Fighting the anti-strike law
The government is attempting to rush through Parliament new laws that could undermine workers’ ability to take strike action to defend their pay and conditions.
The Strikes (Minimum Service Levels) Bill is a draconian piece of legislation.
It allows Ministers to write regulations in any services within six sectors (health, education, fire and rescue, border force, nuclear decommissioning and transport) that will force workers to work during strike action.
Employers will then issue work notices naming who has to work and what they must do.
Workers could be sacked and unions face huge damages if they fail to comply.
First in the firing line will be ambulance, fire and rail workers, with the government seeking to ram through new rules by the summer.
The TUC believes this new law is undemocratic by forcing workers to cross picket lines even if they have voted to strike in a legal ballot.
It is counter-productive: the government’s own analysis has warned that it could lead to more strikes.
And it ignores the steps that workers already take to ensure that life-and-limb cover is in place during industrial action.
Workers could be sacked
Workers could now be sacked for taking strike action that has been agreed in a democratic ballot.
If a person specified in their employer's work notice continues to take strike action despite being required to work during the strike, they will lose their protection from automatic unfair dismissal.
This currently applies for first 12 weeks of a strike.
This is a gross infringement of individuals’ freedom.
It is also a U-turn on ministers’ initial pledge was to protect individuals from penalties.
The significant risk of dismissal for workers who speak up about their pay and conditions will do nothing to resolve staffing shortages in public services.
Unions might have to pay large damages
The Bill says a union must take “reasonable steps” to ensure that all its members identified in the work notice do not take part in the strike action.
If it doesn’t it could union could face an injunction to stop the strike or have to pay huge damages. These costs come out of members’ subs.
The cap for damages was last year raised to £1 million.

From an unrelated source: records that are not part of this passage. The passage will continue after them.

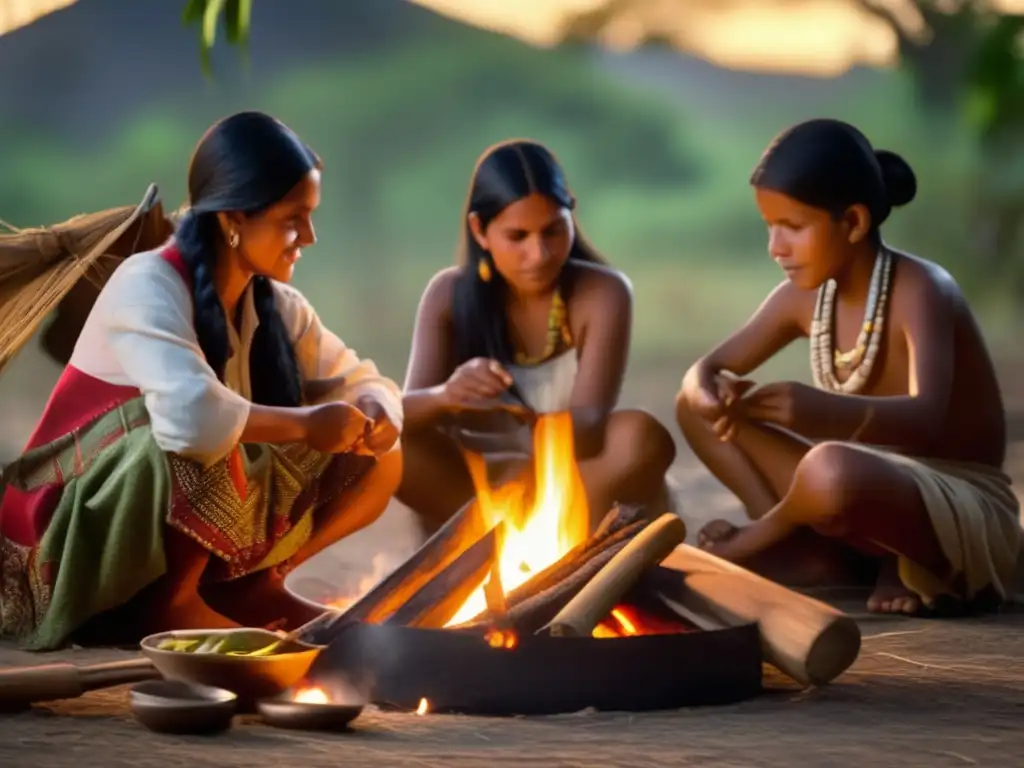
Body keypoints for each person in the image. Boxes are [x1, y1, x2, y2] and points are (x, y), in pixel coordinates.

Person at [0, 111, 403, 650]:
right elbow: (192, 419)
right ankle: (169, 605)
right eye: (293, 217)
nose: (309, 235)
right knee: (184, 435)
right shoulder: (146, 283)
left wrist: (375, 412)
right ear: (234, 219)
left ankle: (256, 586)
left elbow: (363, 380)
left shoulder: (279, 306)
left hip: (164, 528)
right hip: (69, 544)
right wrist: (307, 425)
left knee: (380, 454)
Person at [675, 118, 1022, 616]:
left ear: (854, 223)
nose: (776, 247)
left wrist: (818, 412)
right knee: (694, 410)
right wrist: (709, 393)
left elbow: (927, 419)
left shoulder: (922, 289)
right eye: (770, 228)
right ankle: (809, 549)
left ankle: (769, 537)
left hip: (953, 501)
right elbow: (704, 372)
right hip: (856, 491)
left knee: (831, 468)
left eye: (792, 227)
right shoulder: (805, 297)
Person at [398, 139, 677, 538]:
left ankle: (561, 554)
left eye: (552, 231)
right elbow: (401, 417)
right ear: (480, 229)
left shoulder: (602, 292)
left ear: (571, 215)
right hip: (477, 494)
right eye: (518, 236)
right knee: (391, 449)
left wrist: (513, 428)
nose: (540, 253)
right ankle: (482, 550)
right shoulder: (448, 295)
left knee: (638, 436)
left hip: (579, 485)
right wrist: (448, 395)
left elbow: (588, 427)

The legislation doesn’t say what a “reasonable step” constitutes leaving trade unions uncertain of their responsibilities.

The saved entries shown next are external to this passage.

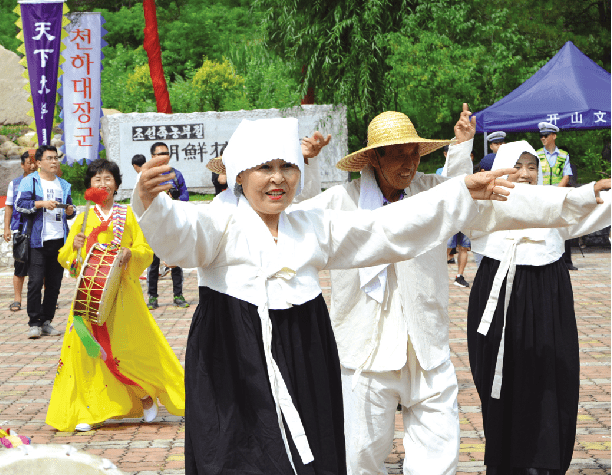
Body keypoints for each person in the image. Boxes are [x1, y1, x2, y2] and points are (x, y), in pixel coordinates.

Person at [133, 117, 517, 475]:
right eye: (265, 168)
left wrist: (458, 190)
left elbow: (384, 227)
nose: (277, 179)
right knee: (242, 458)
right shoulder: (219, 221)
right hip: (236, 362)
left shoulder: (310, 224)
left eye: (288, 167)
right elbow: (179, 234)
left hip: (305, 354)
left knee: (311, 456)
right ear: (239, 174)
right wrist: (154, 204)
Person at [294, 107, 611, 475]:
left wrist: (586, 196)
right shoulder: (342, 202)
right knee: (359, 458)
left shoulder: (436, 193)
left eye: (415, 152)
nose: (410, 161)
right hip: (364, 353)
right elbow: (298, 222)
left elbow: (515, 203)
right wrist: (306, 165)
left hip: (427, 348)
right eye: (398, 152)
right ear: (375, 157)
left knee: (438, 460)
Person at [466, 141, 610, 475]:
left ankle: (542, 462)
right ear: (501, 166)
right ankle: (505, 460)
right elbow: (451, 195)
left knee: (549, 380)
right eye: (517, 165)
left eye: (532, 166)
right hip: (498, 298)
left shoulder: (559, 208)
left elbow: (596, 206)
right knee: (499, 383)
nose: (526, 174)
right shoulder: (483, 208)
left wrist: (596, 191)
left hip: (548, 299)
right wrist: (461, 149)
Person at [46, 158, 185, 432]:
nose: (102, 183)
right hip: (88, 297)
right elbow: (69, 263)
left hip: (123, 295)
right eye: (97, 179)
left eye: (107, 178)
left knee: (127, 348)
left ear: (117, 184)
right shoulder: (84, 217)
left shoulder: (128, 215)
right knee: (87, 353)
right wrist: (74, 247)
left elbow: (145, 250)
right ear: (89, 186)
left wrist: (130, 253)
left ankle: (145, 395)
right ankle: (89, 409)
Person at [15, 145, 76, 339]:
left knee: (54, 284)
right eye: (49, 158)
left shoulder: (63, 184)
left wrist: (70, 211)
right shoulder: (29, 182)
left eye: (56, 158)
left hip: (59, 240)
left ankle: (46, 321)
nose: (54, 161)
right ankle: (34, 322)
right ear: (39, 162)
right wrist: (41, 204)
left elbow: (71, 208)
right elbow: (20, 205)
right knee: (34, 283)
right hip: (37, 241)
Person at [146, 142, 190, 309]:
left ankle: (178, 295)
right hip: (154, 225)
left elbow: (186, 195)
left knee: (176, 260)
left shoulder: (176, 174)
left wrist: (176, 197)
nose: (163, 156)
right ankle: (152, 297)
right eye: (159, 154)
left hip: (173, 222)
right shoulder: (148, 177)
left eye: (166, 153)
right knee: (153, 262)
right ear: (152, 157)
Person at [536, 122, 577, 270]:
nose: (542, 138)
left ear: (554, 136)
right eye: (541, 136)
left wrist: (556, 193)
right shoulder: (537, 154)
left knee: (562, 227)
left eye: (545, 135)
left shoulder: (564, 155)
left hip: (558, 195)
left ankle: (566, 261)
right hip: (542, 196)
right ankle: (544, 258)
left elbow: (566, 176)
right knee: (543, 227)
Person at [4, 150, 37, 312]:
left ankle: (43, 298)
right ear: (22, 165)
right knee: (20, 265)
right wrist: (7, 228)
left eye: (34, 162)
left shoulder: (44, 182)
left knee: (41, 265)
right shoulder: (14, 184)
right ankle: (17, 299)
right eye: (28, 163)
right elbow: (9, 206)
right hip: (20, 229)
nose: (32, 166)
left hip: (39, 230)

The TUC also believes that forcing unions to send their members across picket lines is a significant infringement of their freedoms.
Probably against international law
Ministers claim they are following similar systems in France, Spain and Italy.
But European unions disagree.
The European Trades Union Congress says: “The UK already has among the most draconian restrictions on the right to strike in Europe, and the UK government’s plans would push it even further away from normal, democratic practice across Europe.”
You can't legislate away dissatisfaction
Workers taking industrial action today have endured the longest wage squeeze since Napoleonic times.
Workers in the public sector have seen their wages fall much further behind those of other workers: public sector pay rises are currently running at less than half the rate of those in the private sector.
For example, in the NHS nurses are earning £5,000 a year less in real terms than they were in 2010. For midwives and paramedics this rises to over £6,000.
This Bill will do nothing to help those workers, or to resolve current industrial disputes.
And it will do nothing to support those using public services, who are seeing the consequences of a decade of austerity.